I just have an inner need to feed people and to me, the worst thing is to have a party and not have enough food, so I invariably overdo it. The morning of the goat party I decided I didn't have enough food so we bought two chickens, rubbed them with the remaining chile paste and roasted them, then pulled the meat. We also bought another 100-pack bag of tortillas (from La Finca, which make the BEST corn tortillas in the bay area in my opinion).
Any good comments from your guests about the goat?
I don't remember, I was too tipsy from all the goat and caiprinhas.
About 6 guijillo chiles
10-12 allspice berries
2 teaspoons ground cumin
4 tablespoons dried Mexican oregano
2 tablespoons fresh thyme leaves
1 yellow onion, chopped
6 cloves garlic
1/3 cup apple cider vinegar
Two 3-lb legs of goat
Freshly ground black pepper
Bring a teakettle of water to a boil. In a cast iron pan over medium heat, toast the chiles on each side until fragrant, about 5 minutes. Remove from the pan, place in a heatproof bowl, and cover with boiling water. Let sit for 20-30 minutes. Drain the chiles, de-stem and seed them, then add to a blender.

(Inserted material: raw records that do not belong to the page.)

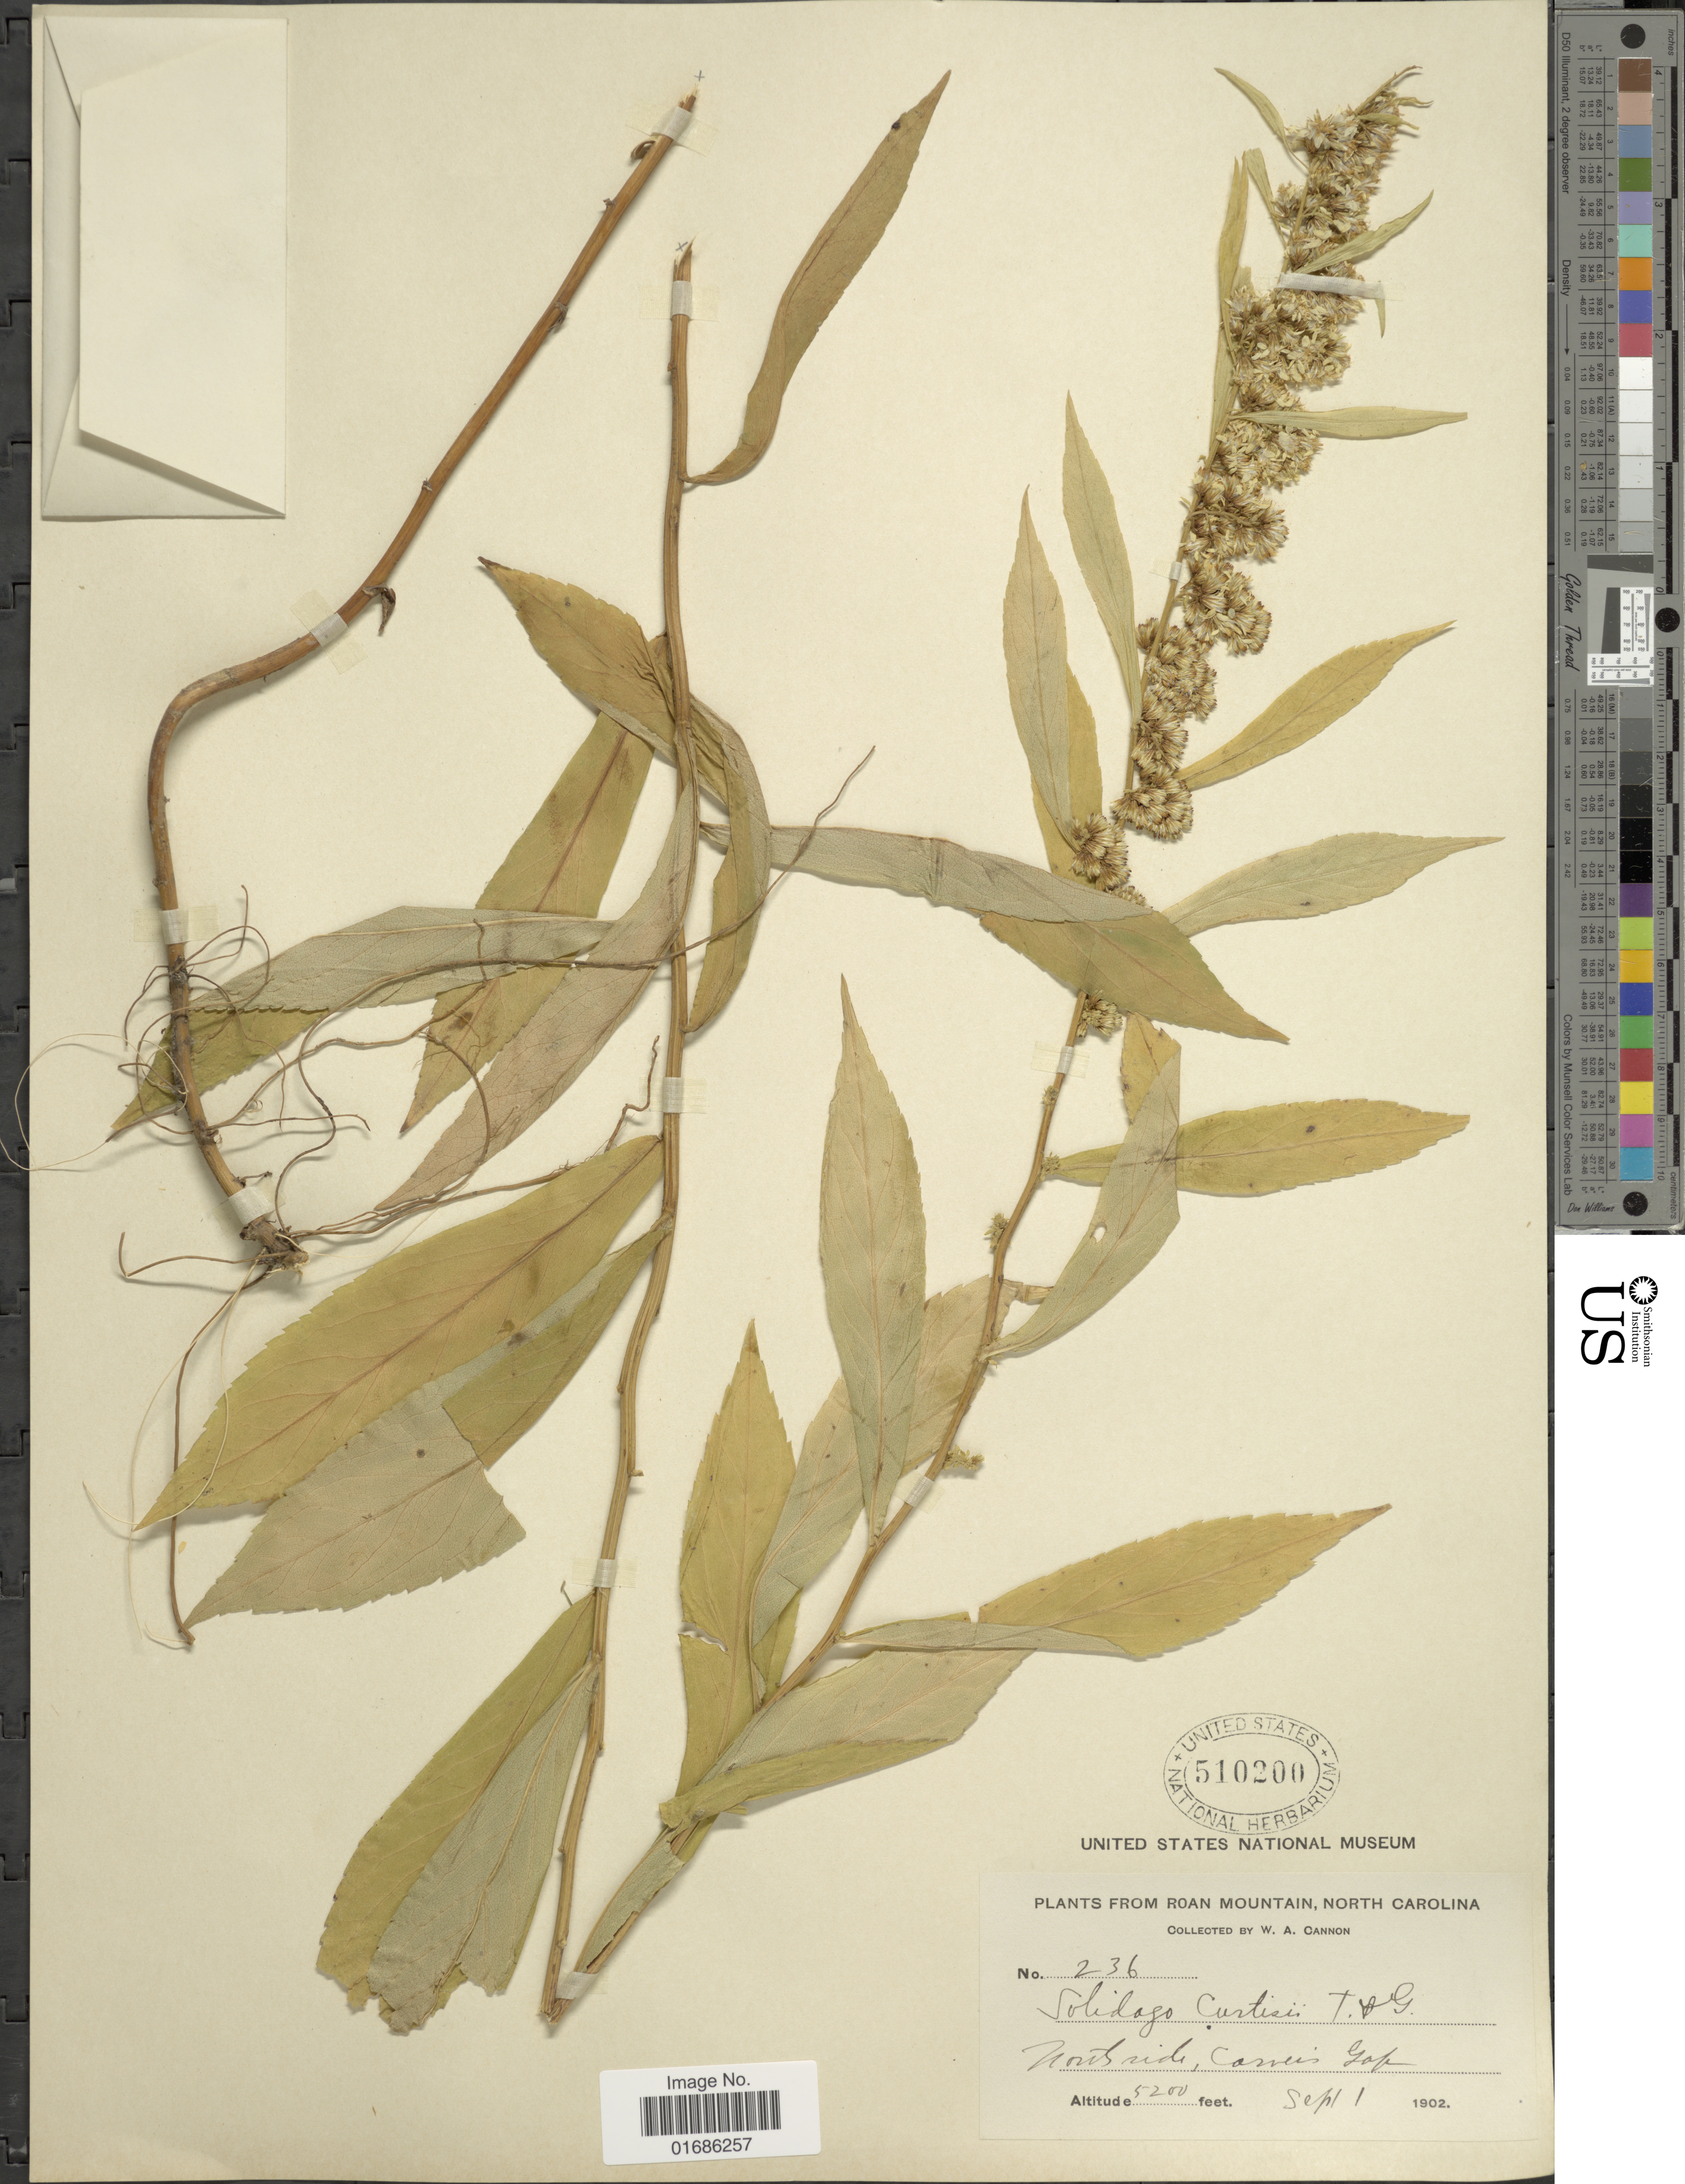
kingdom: Plantae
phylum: Tracheophyta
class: Magnoliopsida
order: Asterales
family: Asteraceae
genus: Solidago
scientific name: Solidago curtisii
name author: Torr. & A. Gray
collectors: W. Cannon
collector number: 236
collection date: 1902-09-01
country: United States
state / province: North Carolina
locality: Roan Mountain, Mont side, Carvers Gap.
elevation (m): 1585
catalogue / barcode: US 510200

Meanwhile, grind the allspice, cumin, and oregano. Add to the blender along with the thyme, onion, garlic, vinegar, and 1/2 cup water. Season the goat all over with plenty of salt and pepper.
Put into a roasting pan, and rub the chile paste all over the goat. Cover the pan tightly with aluminum foil and refrigerate overnight.
(Note: we only ended up using about half of the paste, and reserved the other half to marinade something else, like a chicken. It would also probably be great on lamb.)
Preheat the oven to 300F. Cook the goat for about 4-1/2 to 5 hours, turning once about halfway through, until very tender and falling off the bone. Pour off the juices into a bowl or glass measuring cup and skim off the fat. Shred the meat. Pour the juices back over the meat and toss to combine.
Serve with corn tortillas, pickled onions, and crema.